しかし、控訴審は、原判決と同様に完全責任能力があることを前提として、「精神障害の影響を受けつつも被告人の本来の人格によって行われたものということができる。」として常習性を認めました(高松高裁令和1年10月31日)。

 

その後も、一審判決に追随するような判決は出ていないことから、クレプトマニアであることを理由として常習性を否定するのは難しいといえるでしょう。

 

常習累犯窃盗と保釈

保釈には所定の例外事由に当たらない限り認められる権利保釈と裁判官の裁量によって認められる裁量保釈の2つのタイプがあります。

 

権利保釈の例外として、「常習として長期3年以上の懲役・禁固にあたる罪を犯した」という要件がありますが、常習累犯窃盗はこれにあたりますので、権利保釈は認められません。

 

ただ、裁量保釈の余地はあります。
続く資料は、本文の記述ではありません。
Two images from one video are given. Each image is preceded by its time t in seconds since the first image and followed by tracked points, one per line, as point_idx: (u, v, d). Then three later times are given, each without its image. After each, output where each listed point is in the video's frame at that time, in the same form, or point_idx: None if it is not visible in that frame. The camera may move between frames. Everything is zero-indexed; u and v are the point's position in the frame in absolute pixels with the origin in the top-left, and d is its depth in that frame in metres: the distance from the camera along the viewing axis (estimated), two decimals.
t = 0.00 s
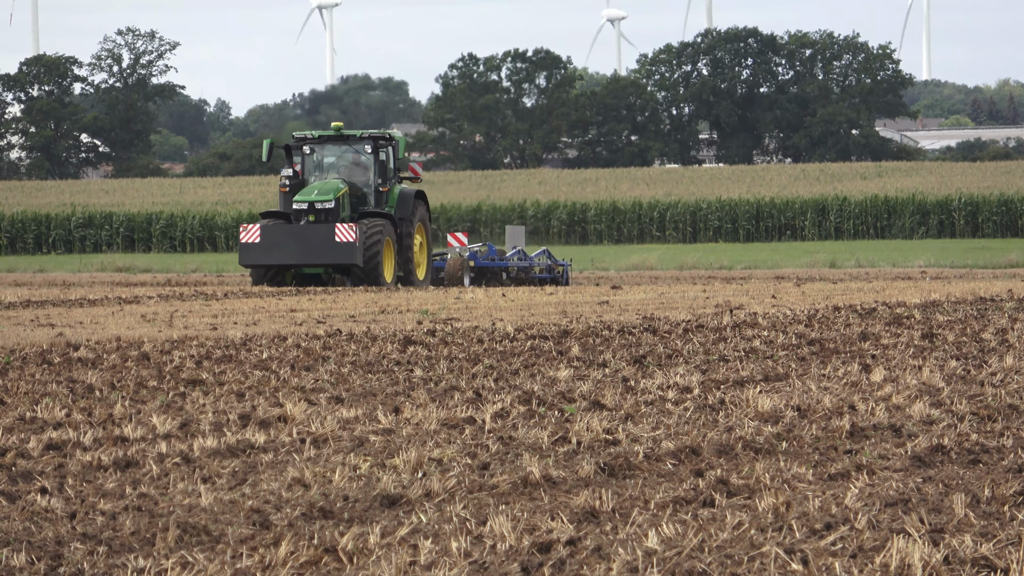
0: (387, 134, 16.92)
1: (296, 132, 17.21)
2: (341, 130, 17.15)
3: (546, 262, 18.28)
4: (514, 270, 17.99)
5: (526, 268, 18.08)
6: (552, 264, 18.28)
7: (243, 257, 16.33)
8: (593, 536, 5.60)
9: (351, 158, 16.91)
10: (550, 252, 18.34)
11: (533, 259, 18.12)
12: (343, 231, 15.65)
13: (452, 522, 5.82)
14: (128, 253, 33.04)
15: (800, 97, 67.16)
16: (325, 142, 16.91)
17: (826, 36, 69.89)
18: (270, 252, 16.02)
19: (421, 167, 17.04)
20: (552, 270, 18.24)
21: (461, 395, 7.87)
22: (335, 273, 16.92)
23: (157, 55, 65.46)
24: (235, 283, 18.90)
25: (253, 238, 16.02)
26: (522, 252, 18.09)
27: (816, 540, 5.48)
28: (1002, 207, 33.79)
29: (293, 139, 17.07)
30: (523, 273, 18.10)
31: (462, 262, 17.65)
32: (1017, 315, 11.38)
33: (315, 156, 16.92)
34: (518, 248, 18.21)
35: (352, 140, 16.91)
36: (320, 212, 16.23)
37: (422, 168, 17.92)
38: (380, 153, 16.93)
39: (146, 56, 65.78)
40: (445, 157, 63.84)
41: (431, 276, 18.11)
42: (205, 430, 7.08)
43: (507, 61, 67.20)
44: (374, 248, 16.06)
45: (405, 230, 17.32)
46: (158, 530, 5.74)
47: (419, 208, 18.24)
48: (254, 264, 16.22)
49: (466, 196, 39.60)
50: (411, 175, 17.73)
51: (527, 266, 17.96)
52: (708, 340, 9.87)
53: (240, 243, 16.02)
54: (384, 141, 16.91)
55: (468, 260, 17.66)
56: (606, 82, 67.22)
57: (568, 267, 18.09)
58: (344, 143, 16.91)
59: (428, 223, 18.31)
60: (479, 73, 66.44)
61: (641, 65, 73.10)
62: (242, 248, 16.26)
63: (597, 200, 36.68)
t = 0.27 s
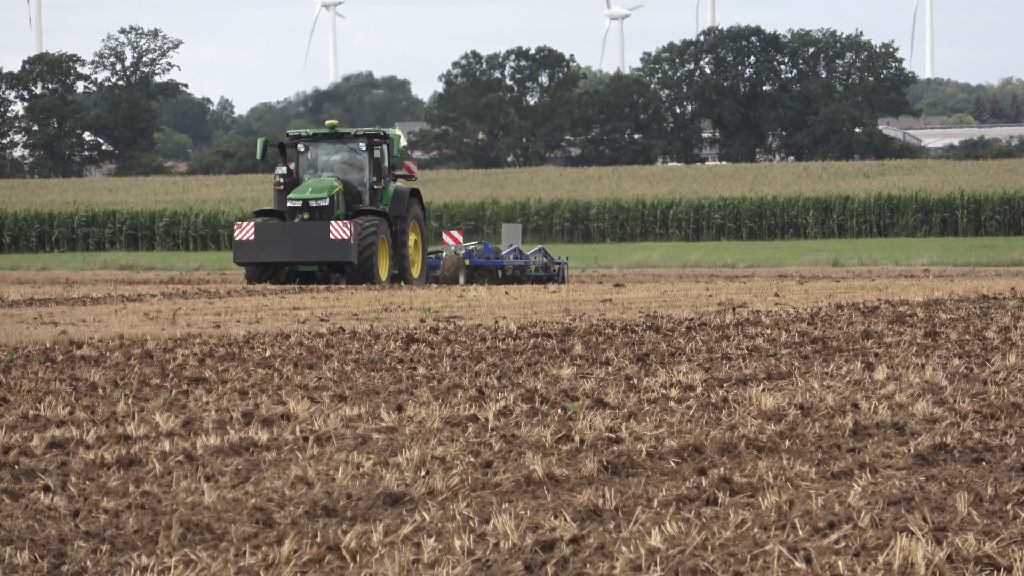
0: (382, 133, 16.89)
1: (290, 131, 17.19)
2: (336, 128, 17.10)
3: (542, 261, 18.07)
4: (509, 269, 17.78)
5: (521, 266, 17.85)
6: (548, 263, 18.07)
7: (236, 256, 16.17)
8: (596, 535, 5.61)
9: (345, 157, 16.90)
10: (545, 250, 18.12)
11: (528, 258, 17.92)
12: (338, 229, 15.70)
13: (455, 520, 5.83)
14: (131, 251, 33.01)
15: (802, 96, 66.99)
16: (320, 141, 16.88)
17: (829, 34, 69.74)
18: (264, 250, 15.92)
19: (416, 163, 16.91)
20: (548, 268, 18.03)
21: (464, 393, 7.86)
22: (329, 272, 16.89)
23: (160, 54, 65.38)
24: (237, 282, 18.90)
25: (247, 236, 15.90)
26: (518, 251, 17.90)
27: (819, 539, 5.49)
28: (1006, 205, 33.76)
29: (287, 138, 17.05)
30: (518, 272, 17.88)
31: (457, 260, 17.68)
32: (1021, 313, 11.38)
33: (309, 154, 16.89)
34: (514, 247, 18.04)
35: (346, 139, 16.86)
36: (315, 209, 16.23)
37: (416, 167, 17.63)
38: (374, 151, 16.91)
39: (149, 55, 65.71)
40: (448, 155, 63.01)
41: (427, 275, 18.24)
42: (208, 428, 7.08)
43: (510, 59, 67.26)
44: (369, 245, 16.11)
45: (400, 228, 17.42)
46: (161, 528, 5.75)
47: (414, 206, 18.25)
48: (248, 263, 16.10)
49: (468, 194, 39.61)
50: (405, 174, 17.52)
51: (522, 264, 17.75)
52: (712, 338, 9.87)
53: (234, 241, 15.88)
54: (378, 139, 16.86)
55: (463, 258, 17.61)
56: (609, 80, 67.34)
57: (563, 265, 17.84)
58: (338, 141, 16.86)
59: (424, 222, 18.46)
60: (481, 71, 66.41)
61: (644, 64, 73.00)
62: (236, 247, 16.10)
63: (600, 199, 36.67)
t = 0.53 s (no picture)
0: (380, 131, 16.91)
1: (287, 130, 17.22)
2: (334, 126, 17.12)
3: (541, 259, 18.25)
4: (508, 267, 17.87)
5: (521, 265, 17.96)
6: (547, 262, 18.25)
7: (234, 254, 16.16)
8: (601, 533, 5.61)
9: (343, 156, 16.91)
10: (544, 249, 18.29)
11: (527, 257, 18.01)
12: (335, 228, 15.64)
13: (460, 519, 5.83)
14: (136, 250, 33.01)
15: (807, 94, 66.56)
16: (317, 139, 16.91)
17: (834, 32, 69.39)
18: (262, 249, 15.91)
19: (413, 160, 16.82)
20: (547, 267, 18.22)
21: (469, 393, 7.85)
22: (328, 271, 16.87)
23: (164, 53, 65.41)
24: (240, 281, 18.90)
25: (244, 235, 15.88)
26: (517, 250, 17.98)
27: (824, 538, 5.49)
28: (1010, 204, 33.76)
29: (285, 137, 17.07)
30: (517, 270, 18.00)
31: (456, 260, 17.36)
32: None
33: (306, 153, 16.92)
34: (512, 246, 18.10)
35: (344, 137, 16.89)
36: (313, 209, 16.20)
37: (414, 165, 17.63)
38: (372, 150, 16.92)
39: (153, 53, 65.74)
40: (453, 155, 65.02)
41: (424, 274, 18.25)
42: (213, 427, 7.07)
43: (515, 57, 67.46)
44: (367, 244, 16.05)
45: (398, 227, 17.34)
46: (166, 527, 5.76)
47: (412, 205, 18.24)
48: (246, 262, 16.09)
49: (473, 194, 39.64)
50: (403, 172, 17.51)
51: (521, 262, 17.78)
52: (717, 337, 9.86)
53: (231, 240, 15.87)
54: (376, 138, 16.84)
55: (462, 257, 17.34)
56: (614, 79, 67.42)
57: (562, 264, 18.02)
58: (335, 140, 16.89)
59: (420, 221, 18.50)
60: (486, 70, 66.84)
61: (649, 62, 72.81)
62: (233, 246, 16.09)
63: (605, 198, 36.67)
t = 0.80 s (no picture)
0: (383, 129, 16.86)
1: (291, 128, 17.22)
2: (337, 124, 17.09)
3: (545, 258, 18.04)
4: (512, 266, 17.83)
5: (525, 265, 17.82)
6: (551, 260, 18.03)
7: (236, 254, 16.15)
8: (612, 532, 5.61)
9: (346, 154, 16.87)
10: (549, 247, 18.08)
11: (532, 256, 17.88)
12: (338, 227, 15.67)
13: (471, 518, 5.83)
14: (147, 249, 33.01)
15: (818, 93, 66.76)
16: (320, 137, 16.89)
17: (844, 31, 69.65)
18: (264, 248, 15.91)
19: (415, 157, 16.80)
20: (551, 265, 17.98)
21: (480, 392, 7.84)
22: (331, 271, 16.84)
23: (175, 51, 65.53)
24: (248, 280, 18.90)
25: (247, 234, 15.87)
26: (521, 249, 17.91)
27: (835, 537, 5.49)
28: (1021, 203, 33.72)
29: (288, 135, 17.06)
30: (522, 270, 17.86)
31: (460, 260, 17.75)
32: None
33: (310, 151, 16.92)
34: (517, 244, 18.07)
35: (348, 135, 16.84)
36: (316, 207, 16.13)
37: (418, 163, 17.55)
38: (375, 148, 16.88)
39: (165, 51, 65.89)
40: (464, 153, 65.14)
41: (428, 273, 18.19)
42: (224, 426, 7.07)
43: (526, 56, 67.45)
44: (370, 244, 16.07)
45: (402, 225, 17.28)
46: (177, 526, 5.76)
47: (417, 203, 18.18)
48: (248, 261, 16.08)
49: (484, 193, 39.68)
50: (406, 170, 17.48)
51: (525, 262, 17.66)
52: (727, 336, 9.85)
53: (234, 239, 15.86)
54: (379, 136, 16.84)
55: (465, 257, 17.69)
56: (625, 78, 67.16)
57: (566, 263, 17.83)
58: (339, 138, 16.85)
59: (424, 221, 18.34)
60: (496, 69, 66.73)
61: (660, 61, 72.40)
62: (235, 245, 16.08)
63: (615, 197, 36.65)
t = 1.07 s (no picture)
0: (401, 127, 16.96)
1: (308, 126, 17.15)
2: (355, 122, 17.09)
3: (564, 256, 18.15)
4: (531, 264, 17.82)
5: (544, 262, 17.91)
6: (570, 258, 18.13)
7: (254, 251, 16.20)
8: (638, 531, 5.61)
9: (366, 152, 16.86)
10: (568, 245, 18.16)
11: (551, 253, 17.95)
12: (356, 224, 15.59)
13: (497, 516, 5.83)
14: (174, 247, 33.01)
15: (845, 91, 66.61)
16: (338, 135, 16.86)
17: (871, 29, 69.40)
18: (282, 245, 15.92)
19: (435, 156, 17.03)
20: (570, 263, 18.12)
21: (507, 390, 7.83)
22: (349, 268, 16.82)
23: (201, 49, 65.20)
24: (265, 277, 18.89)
25: (265, 232, 15.90)
26: (540, 247, 17.91)
27: (861, 535, 5.49)
28: None
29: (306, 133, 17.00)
30: (541, 267, 17.97)
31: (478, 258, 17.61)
32: None
33: (328, 149, 16.85)
34: (536, 242, 18.02)
35: (366, 133, 16.86)
36: (334, 204, 16.16)
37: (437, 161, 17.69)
38: (394, 146, 16.94)
39: (191, 49, 65.54)
40: (490, 152, 65.43)
41: (448, 271, 18.26)
42: (250, 424, 7.06)
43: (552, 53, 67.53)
44: (388, 241, 16.00)
45: (421, 223, 17.32)
46: (203, 524, 5.77)
47: (435, 201, 18.17)
48: (266, 258, 16.11)
49: (512, 190, 39.66)
50: (425, 168, 17.67)
51: (545, 258, 17.73)
52: (754, 334, 9.84)
53: (252, 236, 15.90)
54: (397, 133, 16.94)
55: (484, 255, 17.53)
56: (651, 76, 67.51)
57: (586, 261, 17.92)
58: (357, 135, 16.86)
59: (443, 219, 18.33)
60: (523, 67, 66.77)
61: (686, 58, 72.93)
62: (254, 242, 16.13)
63: (643, 194, 36.57)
裁量保釈が認められるためには特別の事情があることが必要になりますが、クレプトマニアのケースでは、特別の事情として「治療の必要性」をあげることができます。

 

専門のクリニックで治療を受けるためには、本人が釈放されていることが前提となるからです。家族がクリニックに相談にいき、治療プログラムへの申し込み手続きをすませておく等の準備をした上で、弁護士が裁量保釈を請求します。